Игнат держался за столом чинно. Повторив за Апейкой:
— За то, чтоб доброе не переводилось в етом доме, — он потом и пил и закусывал уже молча. И в дороге, и в селах он держался независимо, с достоинством, но как бы показывая всем, что знает грань между собой и председателем. Он и тут не смущался — да и чего было смущаться, свой, считай, давно в доме, — но и не допускал, хоть и повеселел от водки, какой-нибудь вольности. Хлебосольная Вера, подкладывая, следила, чтоб у него все время было что и выпить, и закусить. Он принимал это как должное, с обычной степенностью.
Игнат не спешил особенно, но вскоре так же чинно встал, поблагодарил. На Верино приглашение побыть еще сказал твердо:
— Не. Надо и про других не забывать. — Апейка догадался, «другие» — это лошади.
Апейка проводил его на крыльцо, минуту постоял под порывами холодного ветра. И снова окунулся в беззаботный, счастливый гомон и смех за столом. Веселой, безоблачной была эта ночь, эта встреча Нового года, который потом суждено было Апейке вспоминать и с неизменной гордостью, и — не однажды — с горькой обидой. Год, в котором суждено было познать и великие радости, и великие беды.
Тогда же, в ту ночь, всем им за столом было очень весело. Дети дурачились, хохотали, смеялись, влюбленно льнула к нему Вера. Молодо, хорошо было и Апейке. Веселье притихло ненадолго, только когда появилась жена Харчева, сдержанно и как-то виновато сказала:
— С Новым годом вас, соседушки наши! Хай буде добро все!
И говорила, и кланялась она по-крестьянски. Во всем была деревенской женщиной: живя давно в «городе», она, Маруся, почти ничего не изменила в привычках. Даже сшитые в юровичской швейной мастерской кофта и юбка выглядели на ней как-то по-деревенски.
Вера радушно усадила ее за стол, налила рюмку. Выпили вместе.

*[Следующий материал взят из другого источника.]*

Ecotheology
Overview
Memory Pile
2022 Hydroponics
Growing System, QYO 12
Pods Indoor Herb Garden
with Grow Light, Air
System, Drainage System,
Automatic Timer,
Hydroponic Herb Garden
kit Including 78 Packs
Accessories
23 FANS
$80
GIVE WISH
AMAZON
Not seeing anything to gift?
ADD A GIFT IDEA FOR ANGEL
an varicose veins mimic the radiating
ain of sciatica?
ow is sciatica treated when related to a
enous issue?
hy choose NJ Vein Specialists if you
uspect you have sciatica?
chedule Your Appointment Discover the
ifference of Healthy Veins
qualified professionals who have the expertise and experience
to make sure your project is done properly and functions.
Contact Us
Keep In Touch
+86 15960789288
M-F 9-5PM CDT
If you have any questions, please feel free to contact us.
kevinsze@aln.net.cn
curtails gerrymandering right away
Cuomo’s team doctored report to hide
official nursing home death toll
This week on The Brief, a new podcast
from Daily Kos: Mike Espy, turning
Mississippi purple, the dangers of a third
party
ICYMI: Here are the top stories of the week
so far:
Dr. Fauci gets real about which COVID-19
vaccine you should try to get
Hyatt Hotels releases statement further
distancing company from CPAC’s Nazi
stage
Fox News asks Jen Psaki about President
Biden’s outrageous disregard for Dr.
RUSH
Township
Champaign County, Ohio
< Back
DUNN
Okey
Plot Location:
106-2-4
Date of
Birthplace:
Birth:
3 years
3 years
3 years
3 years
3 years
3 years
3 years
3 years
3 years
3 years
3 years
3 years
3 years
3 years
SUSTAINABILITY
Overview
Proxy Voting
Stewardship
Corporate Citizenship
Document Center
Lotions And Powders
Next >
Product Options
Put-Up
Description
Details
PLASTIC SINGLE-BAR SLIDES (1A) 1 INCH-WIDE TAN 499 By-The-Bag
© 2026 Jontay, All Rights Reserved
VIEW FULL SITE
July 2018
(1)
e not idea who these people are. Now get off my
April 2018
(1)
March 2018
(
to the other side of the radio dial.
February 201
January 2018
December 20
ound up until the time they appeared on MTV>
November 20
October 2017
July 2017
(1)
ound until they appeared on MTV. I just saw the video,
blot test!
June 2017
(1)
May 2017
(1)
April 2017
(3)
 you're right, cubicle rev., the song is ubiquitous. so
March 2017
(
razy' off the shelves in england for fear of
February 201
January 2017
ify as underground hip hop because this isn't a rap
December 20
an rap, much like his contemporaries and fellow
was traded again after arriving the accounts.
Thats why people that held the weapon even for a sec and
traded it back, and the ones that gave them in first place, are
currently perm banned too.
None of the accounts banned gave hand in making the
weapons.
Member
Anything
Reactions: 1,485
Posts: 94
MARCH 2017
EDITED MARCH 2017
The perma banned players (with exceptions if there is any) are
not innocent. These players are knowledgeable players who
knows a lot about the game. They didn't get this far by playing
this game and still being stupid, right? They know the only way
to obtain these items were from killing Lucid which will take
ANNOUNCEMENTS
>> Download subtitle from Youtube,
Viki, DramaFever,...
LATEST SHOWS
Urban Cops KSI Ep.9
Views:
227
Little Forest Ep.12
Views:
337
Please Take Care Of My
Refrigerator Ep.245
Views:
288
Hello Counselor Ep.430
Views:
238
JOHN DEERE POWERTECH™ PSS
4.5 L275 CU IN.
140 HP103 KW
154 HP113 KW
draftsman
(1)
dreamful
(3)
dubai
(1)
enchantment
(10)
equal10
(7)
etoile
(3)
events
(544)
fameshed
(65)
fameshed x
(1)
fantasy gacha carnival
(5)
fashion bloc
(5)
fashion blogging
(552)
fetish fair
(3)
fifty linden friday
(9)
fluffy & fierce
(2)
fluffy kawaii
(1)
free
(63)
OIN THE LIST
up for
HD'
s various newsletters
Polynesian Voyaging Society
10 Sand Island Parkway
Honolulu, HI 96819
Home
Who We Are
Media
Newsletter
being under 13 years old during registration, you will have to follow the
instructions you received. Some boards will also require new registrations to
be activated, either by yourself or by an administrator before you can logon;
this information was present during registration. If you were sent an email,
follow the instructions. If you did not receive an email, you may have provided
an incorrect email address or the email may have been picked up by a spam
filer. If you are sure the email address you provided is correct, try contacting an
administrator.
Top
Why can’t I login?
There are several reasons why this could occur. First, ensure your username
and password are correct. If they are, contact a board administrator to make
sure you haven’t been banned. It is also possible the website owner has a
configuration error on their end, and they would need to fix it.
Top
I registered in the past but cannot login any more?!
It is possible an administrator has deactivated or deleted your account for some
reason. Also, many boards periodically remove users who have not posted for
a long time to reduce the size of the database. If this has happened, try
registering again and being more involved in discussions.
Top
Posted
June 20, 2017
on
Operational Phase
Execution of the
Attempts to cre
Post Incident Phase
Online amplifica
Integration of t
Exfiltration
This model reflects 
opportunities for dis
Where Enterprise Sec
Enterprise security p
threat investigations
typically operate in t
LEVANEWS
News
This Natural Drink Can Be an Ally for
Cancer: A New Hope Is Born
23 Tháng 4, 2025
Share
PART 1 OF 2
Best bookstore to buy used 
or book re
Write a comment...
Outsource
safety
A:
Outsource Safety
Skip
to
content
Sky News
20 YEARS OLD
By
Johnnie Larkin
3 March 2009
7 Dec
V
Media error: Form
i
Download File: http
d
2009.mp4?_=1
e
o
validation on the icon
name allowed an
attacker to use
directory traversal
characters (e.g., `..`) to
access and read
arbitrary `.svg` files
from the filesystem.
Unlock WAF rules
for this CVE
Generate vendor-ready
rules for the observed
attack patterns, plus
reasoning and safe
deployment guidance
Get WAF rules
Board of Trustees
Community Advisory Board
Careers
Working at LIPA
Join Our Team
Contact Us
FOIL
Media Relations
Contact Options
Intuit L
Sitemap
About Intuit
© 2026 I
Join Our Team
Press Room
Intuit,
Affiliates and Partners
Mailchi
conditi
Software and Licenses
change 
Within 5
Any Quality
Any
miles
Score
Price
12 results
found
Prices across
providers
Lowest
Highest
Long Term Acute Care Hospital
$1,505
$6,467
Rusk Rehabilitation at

— На Новый год совсем уже нехорошо одной. В другие дни дак ладно… А в Новый год просто сердце сжимается…
Апейка заметил, что она все время вслушивалась, не слыхать ли чего на улице, на дворе. Не приехал ли муж. Добрая душа, Апейка знал, ей неловко было за своего мужа, за его разлад с ним, с Апейкой. Сердцем не могла согласиться с этим и относилась к семье Апейки дружелюбно, но с чувством виноватости, хотя побаивалась Харчева. Вот и теперь Апейка чувствовал ее доброту и скрытую опаску, что муж, если увидит, не похвалит: «А все ж таки пришла…»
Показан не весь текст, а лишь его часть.